◆ Problem details
In the entries that follow, find each line with the word "jest" and copy it.

◆ Saved entries
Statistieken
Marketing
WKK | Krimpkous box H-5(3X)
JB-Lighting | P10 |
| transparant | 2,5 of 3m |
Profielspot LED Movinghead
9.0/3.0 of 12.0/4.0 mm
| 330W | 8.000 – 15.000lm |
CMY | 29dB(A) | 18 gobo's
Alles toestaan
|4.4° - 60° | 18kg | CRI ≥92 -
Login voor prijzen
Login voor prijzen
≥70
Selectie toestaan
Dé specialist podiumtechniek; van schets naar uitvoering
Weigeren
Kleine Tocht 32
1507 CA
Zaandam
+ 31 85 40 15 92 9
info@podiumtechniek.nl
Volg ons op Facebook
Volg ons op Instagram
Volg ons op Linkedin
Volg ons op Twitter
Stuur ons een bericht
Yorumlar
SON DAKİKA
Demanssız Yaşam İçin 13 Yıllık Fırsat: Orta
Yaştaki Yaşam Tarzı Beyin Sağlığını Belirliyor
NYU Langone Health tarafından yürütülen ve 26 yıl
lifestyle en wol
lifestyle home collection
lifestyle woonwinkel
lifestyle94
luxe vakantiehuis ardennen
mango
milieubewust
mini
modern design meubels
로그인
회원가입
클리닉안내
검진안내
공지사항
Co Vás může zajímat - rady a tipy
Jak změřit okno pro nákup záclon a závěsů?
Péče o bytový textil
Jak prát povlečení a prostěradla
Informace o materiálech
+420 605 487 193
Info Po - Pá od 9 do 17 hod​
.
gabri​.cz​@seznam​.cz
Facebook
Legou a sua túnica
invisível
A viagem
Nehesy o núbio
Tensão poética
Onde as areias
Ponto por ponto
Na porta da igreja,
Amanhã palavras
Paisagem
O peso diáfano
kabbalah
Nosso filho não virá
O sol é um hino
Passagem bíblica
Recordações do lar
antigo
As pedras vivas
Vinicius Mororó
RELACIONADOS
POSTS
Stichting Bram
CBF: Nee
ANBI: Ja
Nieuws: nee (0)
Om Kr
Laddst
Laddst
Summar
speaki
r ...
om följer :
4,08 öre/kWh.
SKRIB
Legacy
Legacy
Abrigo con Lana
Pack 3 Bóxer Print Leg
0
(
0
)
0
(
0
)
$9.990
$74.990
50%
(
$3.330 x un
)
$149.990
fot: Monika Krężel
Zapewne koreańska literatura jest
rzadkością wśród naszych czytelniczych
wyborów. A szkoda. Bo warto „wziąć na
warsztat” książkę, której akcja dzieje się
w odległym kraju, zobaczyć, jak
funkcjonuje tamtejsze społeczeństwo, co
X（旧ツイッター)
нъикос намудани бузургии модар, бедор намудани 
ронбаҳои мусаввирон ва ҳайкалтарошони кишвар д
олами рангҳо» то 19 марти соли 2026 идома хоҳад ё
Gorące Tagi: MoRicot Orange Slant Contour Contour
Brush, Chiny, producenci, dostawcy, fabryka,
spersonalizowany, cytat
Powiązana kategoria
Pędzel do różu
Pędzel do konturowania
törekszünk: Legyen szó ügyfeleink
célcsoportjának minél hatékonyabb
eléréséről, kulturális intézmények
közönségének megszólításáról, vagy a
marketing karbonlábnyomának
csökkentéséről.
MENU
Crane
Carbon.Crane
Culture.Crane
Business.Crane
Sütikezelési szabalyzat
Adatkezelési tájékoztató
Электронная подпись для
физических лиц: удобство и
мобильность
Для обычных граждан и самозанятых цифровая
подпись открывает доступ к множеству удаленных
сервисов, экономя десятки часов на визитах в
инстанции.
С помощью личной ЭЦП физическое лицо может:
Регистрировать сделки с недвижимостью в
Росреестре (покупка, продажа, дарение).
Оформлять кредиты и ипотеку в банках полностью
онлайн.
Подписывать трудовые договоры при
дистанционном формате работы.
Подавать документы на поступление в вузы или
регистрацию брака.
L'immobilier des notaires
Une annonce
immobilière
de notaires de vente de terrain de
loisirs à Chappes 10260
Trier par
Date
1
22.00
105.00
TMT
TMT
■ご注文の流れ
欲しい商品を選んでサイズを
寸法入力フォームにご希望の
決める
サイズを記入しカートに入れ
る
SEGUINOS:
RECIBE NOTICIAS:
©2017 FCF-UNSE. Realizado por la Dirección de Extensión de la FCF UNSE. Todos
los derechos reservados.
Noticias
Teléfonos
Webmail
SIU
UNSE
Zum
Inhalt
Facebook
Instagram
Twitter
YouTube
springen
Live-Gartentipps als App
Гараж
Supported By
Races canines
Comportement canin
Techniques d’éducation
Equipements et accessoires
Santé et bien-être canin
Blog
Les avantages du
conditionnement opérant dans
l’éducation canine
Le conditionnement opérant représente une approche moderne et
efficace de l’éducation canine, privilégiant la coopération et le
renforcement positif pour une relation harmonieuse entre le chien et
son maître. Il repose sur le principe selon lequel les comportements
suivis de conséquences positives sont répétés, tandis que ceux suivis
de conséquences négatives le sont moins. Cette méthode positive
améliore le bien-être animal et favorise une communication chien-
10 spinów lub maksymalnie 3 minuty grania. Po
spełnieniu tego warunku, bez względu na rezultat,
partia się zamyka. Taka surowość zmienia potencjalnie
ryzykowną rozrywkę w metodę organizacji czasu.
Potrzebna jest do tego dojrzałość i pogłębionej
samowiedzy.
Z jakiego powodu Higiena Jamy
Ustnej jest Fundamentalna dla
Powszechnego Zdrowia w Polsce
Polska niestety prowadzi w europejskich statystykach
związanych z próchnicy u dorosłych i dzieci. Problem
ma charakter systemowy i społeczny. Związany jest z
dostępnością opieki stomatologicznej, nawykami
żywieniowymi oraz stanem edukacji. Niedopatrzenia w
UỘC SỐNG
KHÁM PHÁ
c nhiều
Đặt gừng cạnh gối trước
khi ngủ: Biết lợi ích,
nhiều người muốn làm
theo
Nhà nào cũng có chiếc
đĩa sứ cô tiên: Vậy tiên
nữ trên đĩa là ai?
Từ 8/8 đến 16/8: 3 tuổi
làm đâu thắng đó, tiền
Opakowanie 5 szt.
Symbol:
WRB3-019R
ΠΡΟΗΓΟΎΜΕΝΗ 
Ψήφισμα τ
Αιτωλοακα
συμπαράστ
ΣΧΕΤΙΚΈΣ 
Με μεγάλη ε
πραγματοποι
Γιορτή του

◆ Solution to the exercise
Zapewne koreańska literatura jest
Potrzebna jest do tego dojrzałość i pogłębionej
Ustnej jest Fundamentalna dla
ma charakter systemowy i społeczny. Związany jest z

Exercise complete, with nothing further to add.